Kingsley Club - 5th hole
Some Punchbowls provide better strategy than others, such as when combined with other natural features to work with blind approach shots. That said, the concept of the Punchbowl green relies more upon the geography of the land and not other strategic elements of the hole, which is why it works well as either a Par 3, 4 or 5. Geography can often give the false impression of a Punchbowl, even when the green itself does not operate as one. For example, many artificial dunes were raised around the Trump Golf Links Ferry Point property, and Jack Nicklaus tucked many greens within them. Although the approach to No. 10 is gorgeous, the green and its surrounds do not function as a Punchbowl; your aim will need to be on-point if you expect to putt in regulation.
Trump Ferry Point - 10th hole
The Dell at Lahinch's Old course is a classic example of natural landforms creating the misperception of a Punchbowl. Playing over a large dune to a waiting green lives up to the blind shot often affiliated with a Punchbowl. But (spoiler alert): If you hit the back of that fronting dune, odds are your ball won’t kick forward to the putting surface. Most will stay within thick rough. Many a player has lamented Lahinch’s iconic Par 3 not playing like a true Punchbowl.

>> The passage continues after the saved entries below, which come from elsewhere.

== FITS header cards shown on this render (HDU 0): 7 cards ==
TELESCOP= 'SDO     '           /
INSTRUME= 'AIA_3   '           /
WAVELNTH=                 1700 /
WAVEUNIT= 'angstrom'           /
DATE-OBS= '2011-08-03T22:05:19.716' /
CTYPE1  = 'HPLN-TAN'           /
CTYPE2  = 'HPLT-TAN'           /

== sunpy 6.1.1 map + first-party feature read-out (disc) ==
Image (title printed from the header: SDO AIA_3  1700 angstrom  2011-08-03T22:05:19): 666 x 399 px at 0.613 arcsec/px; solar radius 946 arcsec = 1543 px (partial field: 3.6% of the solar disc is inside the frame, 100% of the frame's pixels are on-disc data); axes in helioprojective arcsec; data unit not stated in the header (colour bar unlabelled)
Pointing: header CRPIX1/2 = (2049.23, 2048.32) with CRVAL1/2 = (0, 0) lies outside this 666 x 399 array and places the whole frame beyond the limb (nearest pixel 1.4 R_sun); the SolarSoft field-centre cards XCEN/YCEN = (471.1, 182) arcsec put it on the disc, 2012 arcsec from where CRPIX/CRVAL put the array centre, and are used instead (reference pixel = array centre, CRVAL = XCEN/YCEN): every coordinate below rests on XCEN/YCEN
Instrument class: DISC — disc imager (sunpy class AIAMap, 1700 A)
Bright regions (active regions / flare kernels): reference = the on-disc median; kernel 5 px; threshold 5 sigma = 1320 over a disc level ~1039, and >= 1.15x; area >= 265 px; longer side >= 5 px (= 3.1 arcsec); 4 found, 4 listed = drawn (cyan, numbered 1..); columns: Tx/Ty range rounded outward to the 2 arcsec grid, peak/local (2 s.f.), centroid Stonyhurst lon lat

Lahinch Old course - 5th hole "Dell"
The same logic applies at “Nemesis,” a Par 5 at Tobacco Road that’s fronted by more than 10 feet of sand and natural growth. The fairway leading into the green becomes laughably thin, so most will be forced to lob over the ridge, even after laying up for a wise third shot. The two-tiered green brings the same suspense as a Punchbowl, but the geography of the site won’t mercifully bring a short/long pitch back into a putting position. You don’t get a name like “Nemesis” by demonstrating forgiveness.